# Survival Camp



## spencerD (Jan 14, 2014)

A buddy of mine and I do survival camps every now and again for people, and we just got contacted to do another one soon - but they want it soon, instead of waiting for summer. 

Any of y'all know how the snow conditions look down on Thousand Lake Mountain/UM creek, that area of the state? I was up on Fariview over the weekend, and the snow was six feet high on the sides of the road in some places, so I imagine its the same down by TLM. But if there's a few places that are accessible, they'll work - I guess a survival camp in snow is what's gonna be taking place here.


----------



## Packfish (Oct 30, 2007)

You can pull up the current snow pack on the net at stations thru out the state.


----------



## bowgy (Oct 10, 2007)

This is a site I go to in order to find out the snow depth in certain areas.
Just click on the blue dots and it gives all kinds of info.
http://www.wcc.nrcs.usda.gov/snotel/Utah/utah.html

I also like commuter link, just click on the camera and the current picture will appear in the area to the right.

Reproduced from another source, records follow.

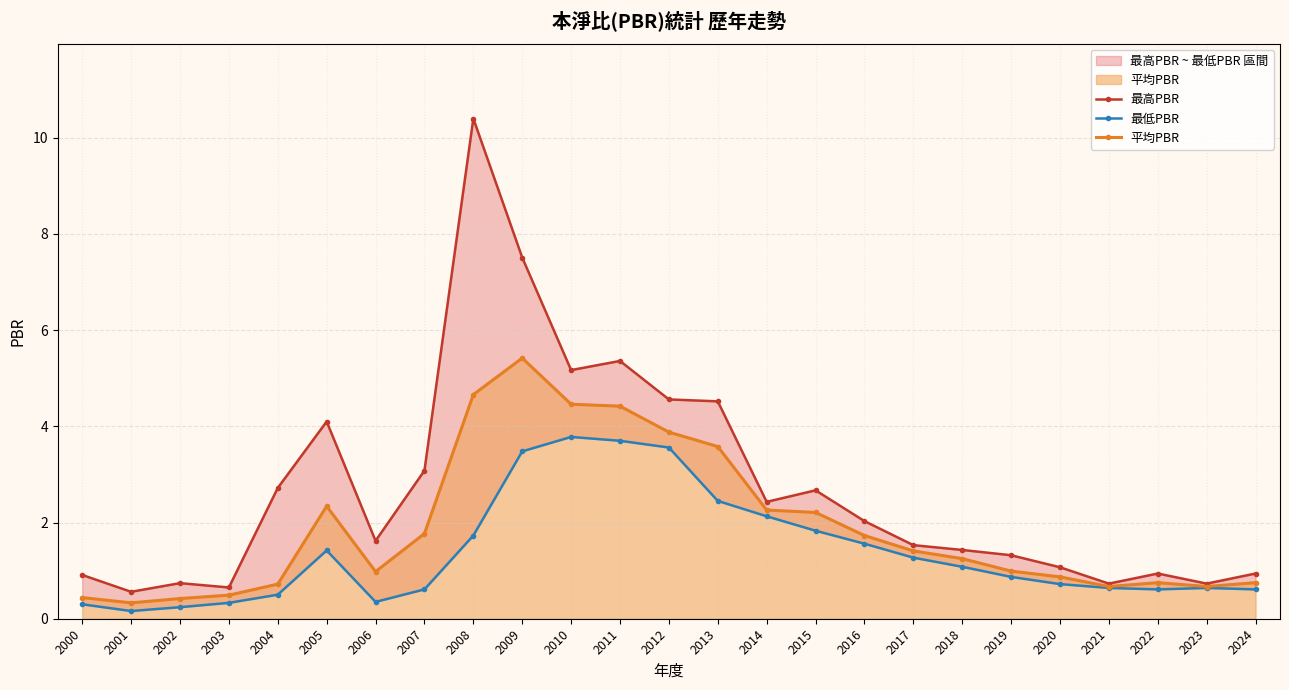

True or false: 平均PBR and 最高PBR cross at least once.

False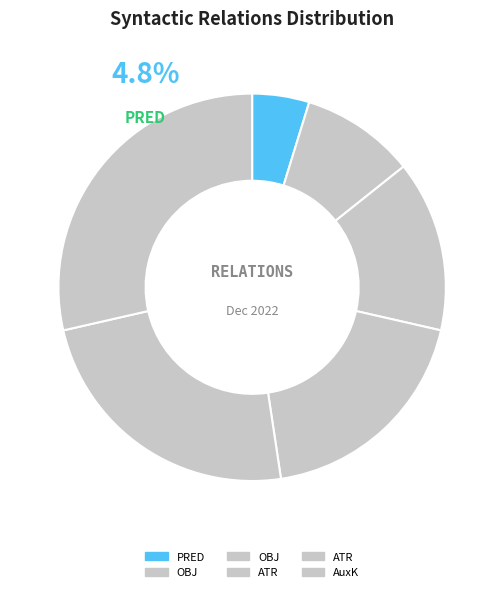

Is ATR the majority of the pie?

No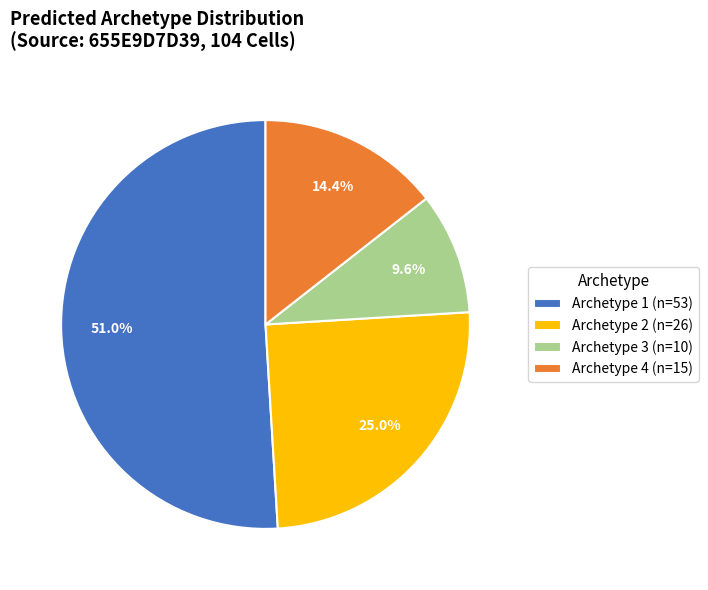

To the nearest percent, what is the average slice percentage?

25%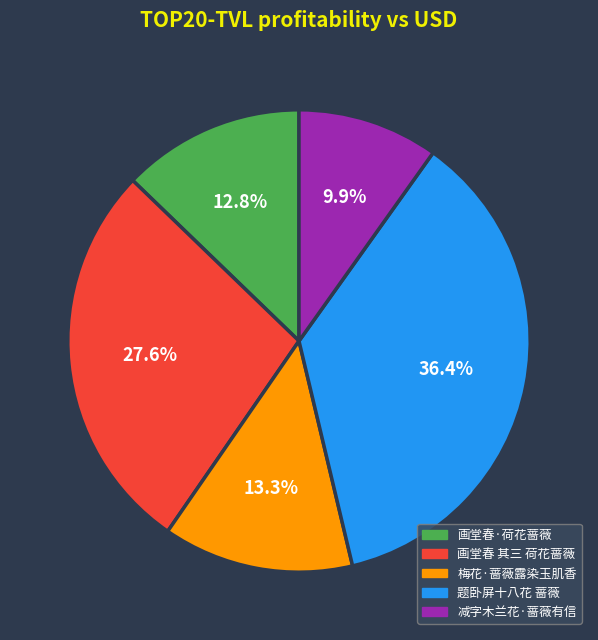

To the nearest percent, what percentage of the pie is 减字木兰花·蔷薇有信?

10%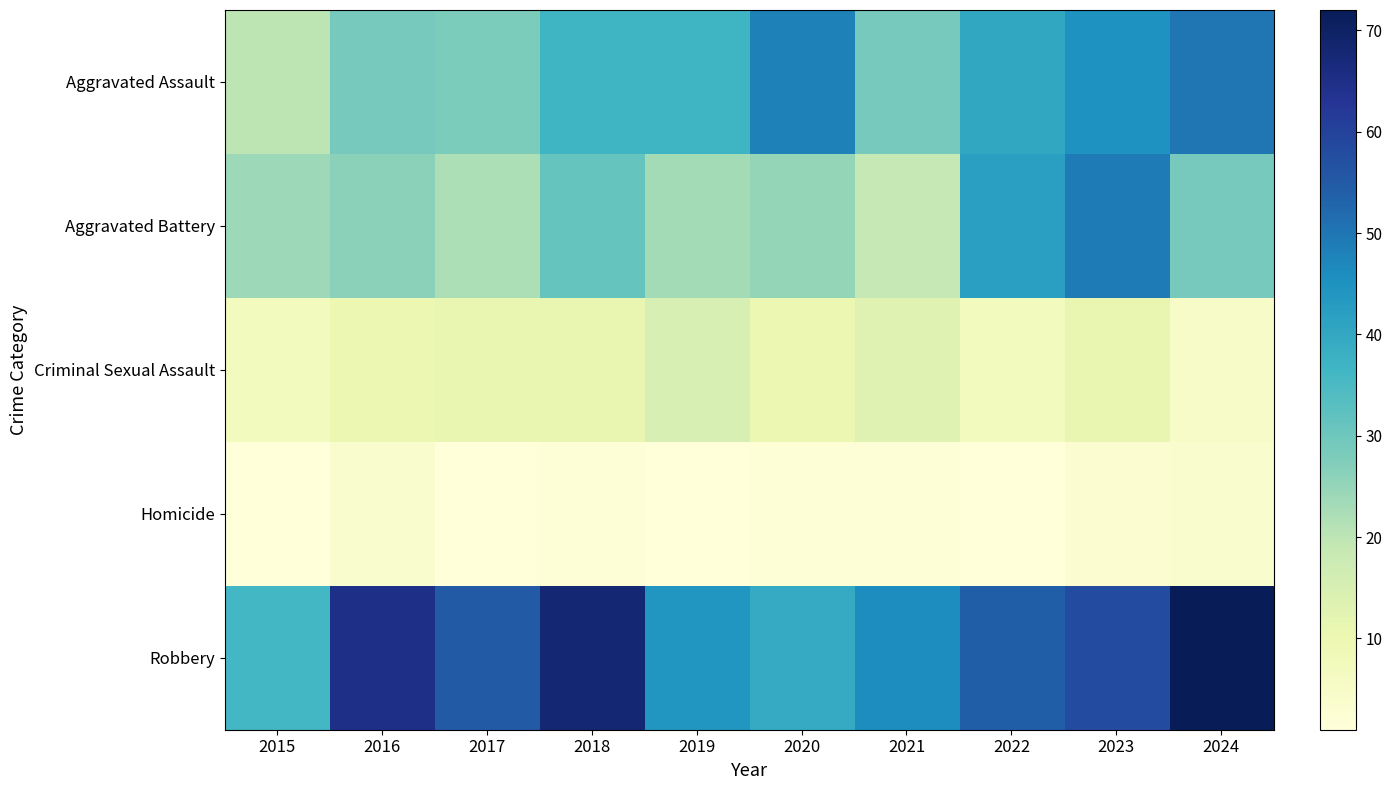

List the series in order of their peak value, highest first.

Robbery, Aggravated Assault, Aggravated Battery, Criminal Sexual Assault, Homicide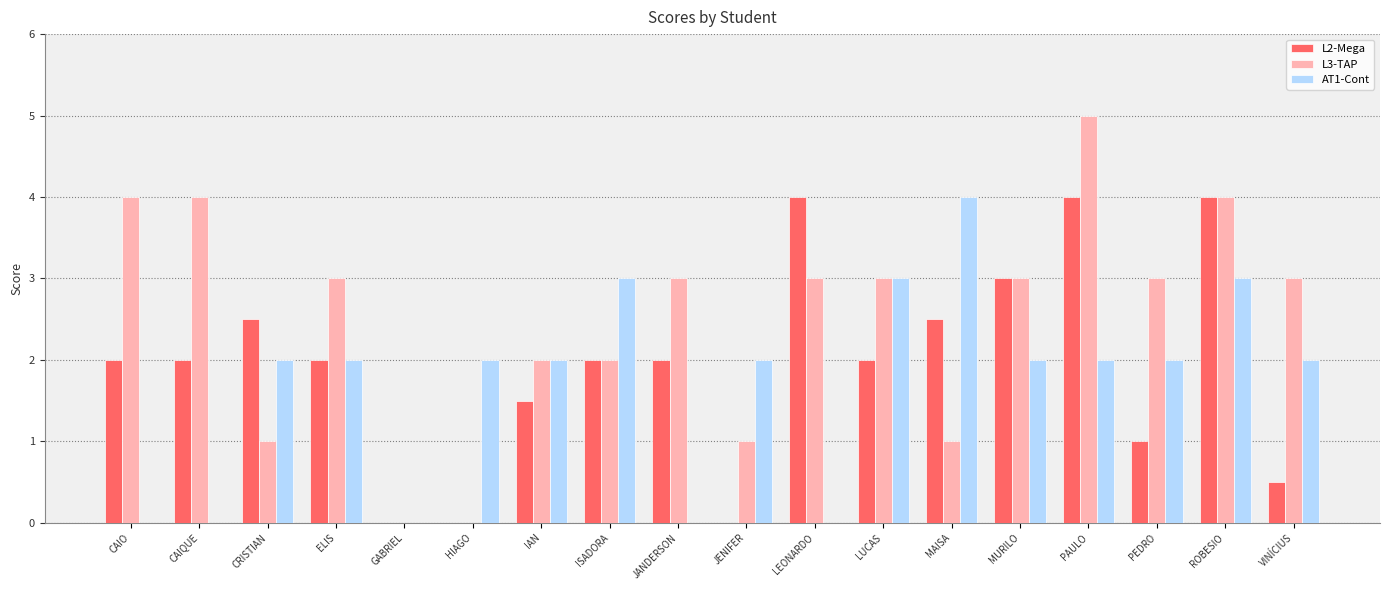

What is the sum of the L2-Mega values at LUCAS and JANDERSON?

4.0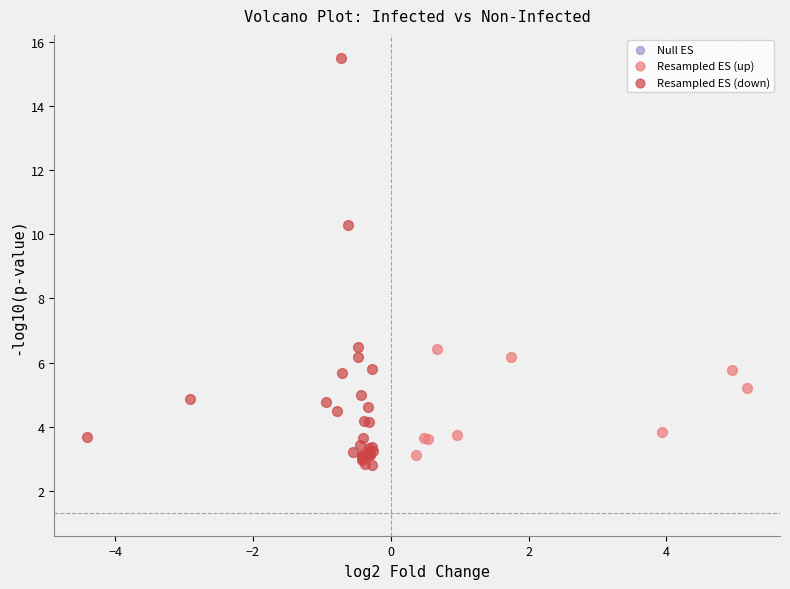

Which series reaches the maximum Y coordinate?

Resampled ES (down)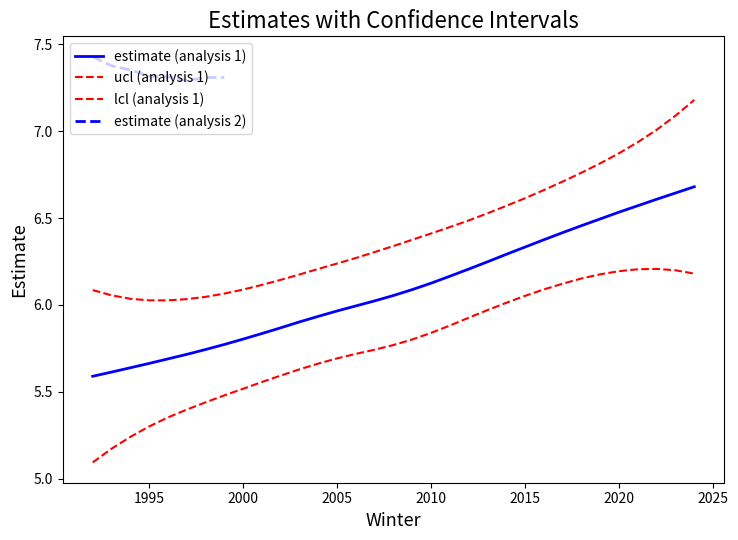

What is the value of the lcl (analysis 1) point at the 12th from the left?

5.6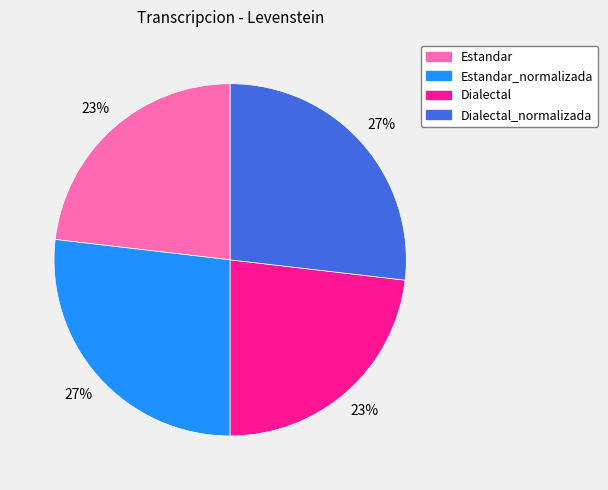

To the nearest percent, what portion does Estandar_normalizada represent?

27%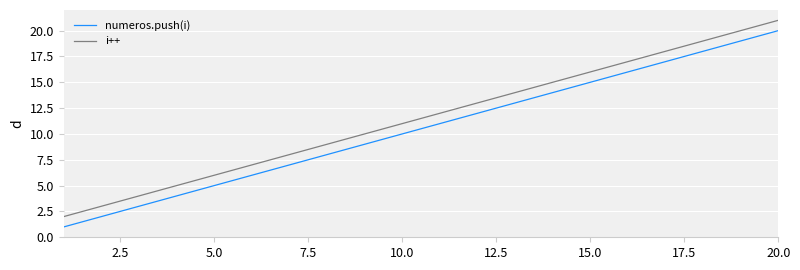

How many series are shown in this chart?

2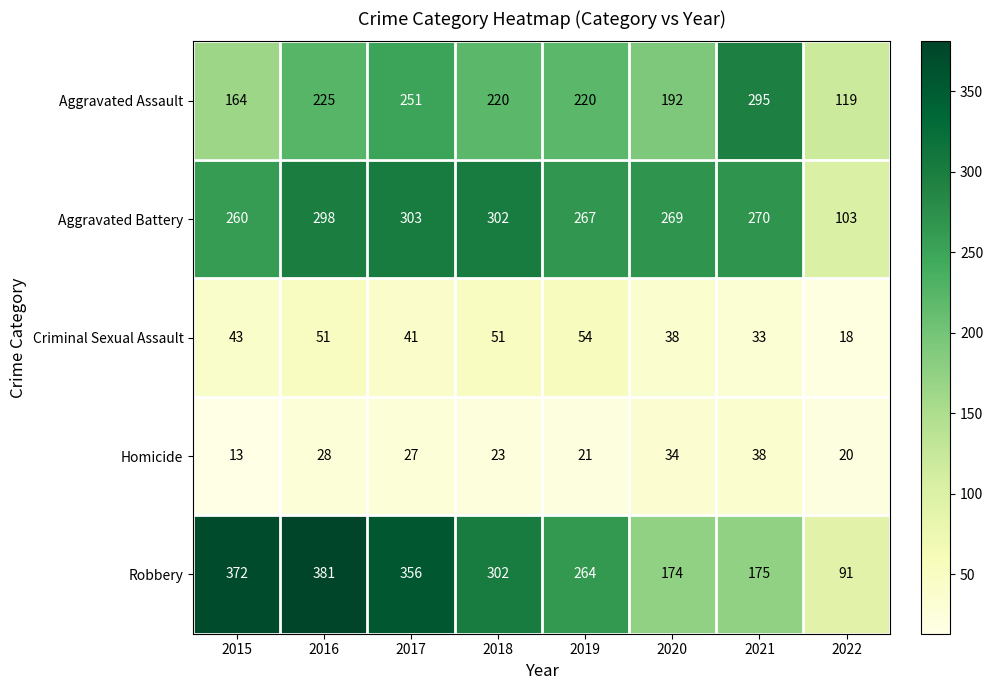

What is the difference between the Aggravated Battery values at 2022 and 2019?

164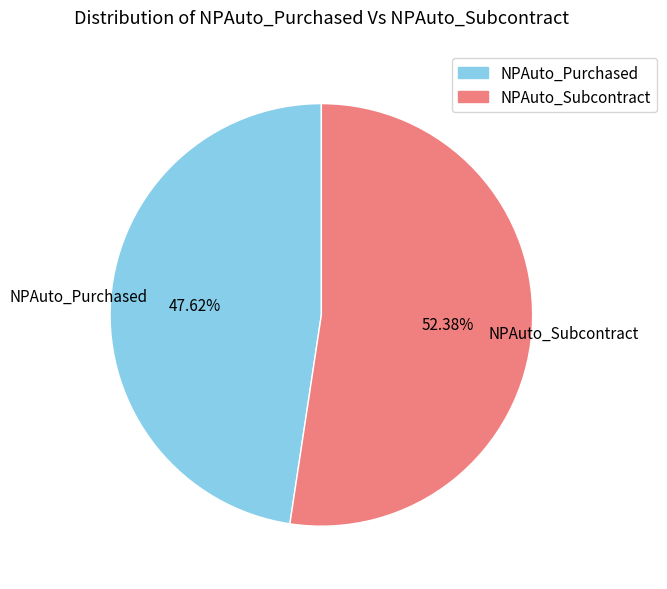

To the nearest percent, what is the difference between the largest and smallest slice percentages?

5%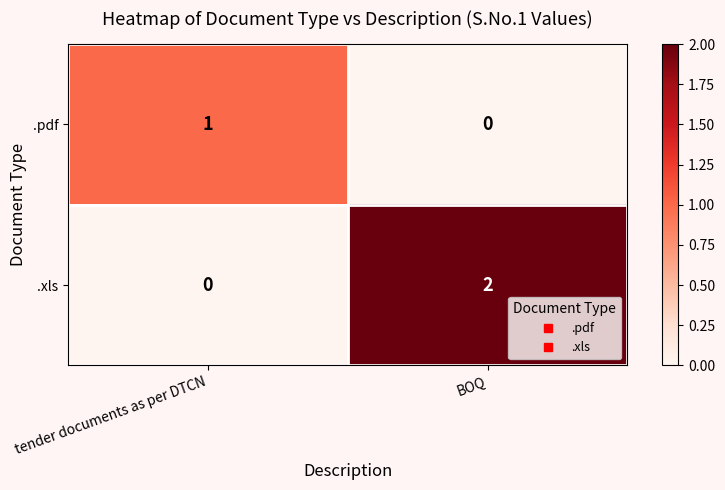

Rank the series by their average value, from lowest to highest.

.pdf, .xls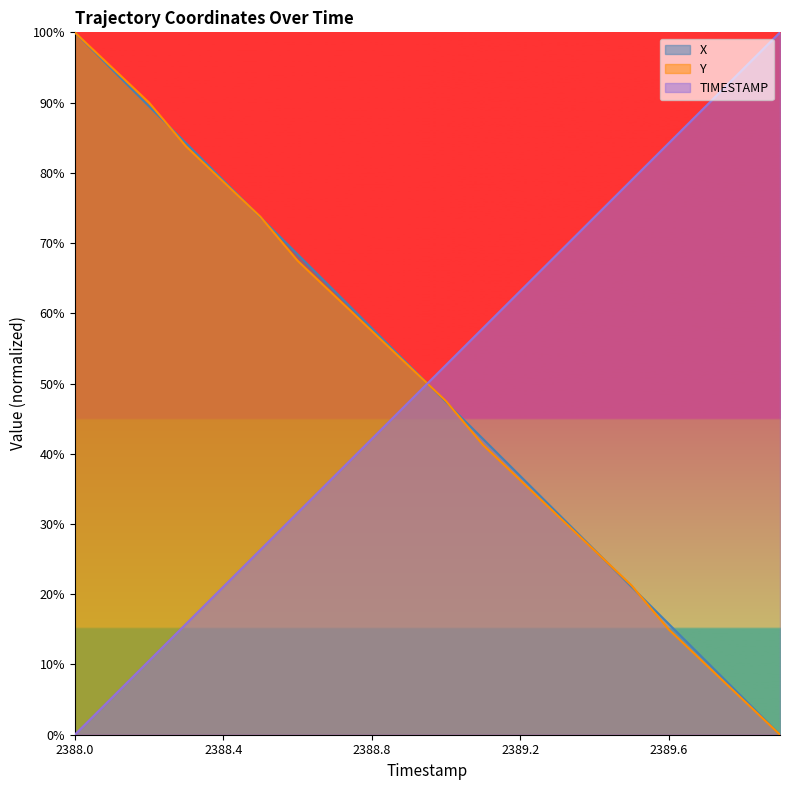

Between 2388.4 and 2388.5, which is larger?

2388.4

They are getting more cameras all the time.
http://www.utahcommuterlink.com/


----------



## spencerD (Jan 14, 2014)

Thanks for your help guys, I really appreciate it!


----------



## Cooky (Apr 25, 2011)

So... if someone freezes to death during a survival camp do you have to call it something else?

Neat links bowgy.


----------



## The Naturalist (Oct 13, 2007)

Kingfisher, a member of the UWN, is the snotel (snowpack) lead scientist for the State. If you have questions for a specific spot he would be the one to pm. (hope he is okay with me divulging that info :shock::smile


----------